The events of 7 October 2023 and the war that followed affected demand for PHR dramatically.
Two major changes were introduced. Under a temporary directive, sperm can now be retrieved from a deceased person's body without prior court approval. In addition, military authorities inform families about this option when notifying them of a soldier's death.
At the same time, renewed efforts are underway to pass comprehensive legislation regulating PHR. In September 2022, the Knesset (Israeli Parliament) voted on a first draft bill that would allow widows to use their partner's sperm even without informed consent, based on the presumed wish for continuity. Men who object would need to opt out during their lifetime by signing an advance directive. The bill would also regulate posthumous grandparenthood.
The legislative process was halted by the judicial overhaul announced in January 2023, but the October attack revived calls to enact the law. Progress remains stalled, however, due to objections from religious authorities and the lack of consensus between the Ministry of Justice, the Health Ministry, and the Israel Defence Forces on procedures for advance directives.
What war reveals
Ukraine and Israel face similar pressures: death, public support for PHR, and rapidly advancing medical technology. Yet their responses reflect different priorities.
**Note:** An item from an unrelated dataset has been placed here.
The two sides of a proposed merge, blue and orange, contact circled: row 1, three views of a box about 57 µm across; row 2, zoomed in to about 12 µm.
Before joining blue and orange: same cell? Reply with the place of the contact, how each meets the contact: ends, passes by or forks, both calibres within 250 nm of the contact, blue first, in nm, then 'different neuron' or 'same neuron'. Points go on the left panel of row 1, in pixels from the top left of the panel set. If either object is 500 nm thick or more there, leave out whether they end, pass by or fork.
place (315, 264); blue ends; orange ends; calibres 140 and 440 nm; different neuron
In Ukraine, PHR is closely tied to demographic anxiety and concerns about national survival. Despite public demand, the law remains cautious and incomplete. In Israel, where fertility rates are already high, PHR is justified less by population concerns and more by cultural ideas of family continuity and a perceived social debt to fallen soldiers and their parents.
In both countries, technology is doing more than enabling reproduction. It is reshaping how societies understand grief, memory and continuity. The hardest question remains unanswered: how to balance the wishes of the living, the presumed wishes of the dead, and the rights of children born into the aftermath of war.
War has forced these questions into the open. The law is still struggling to follow.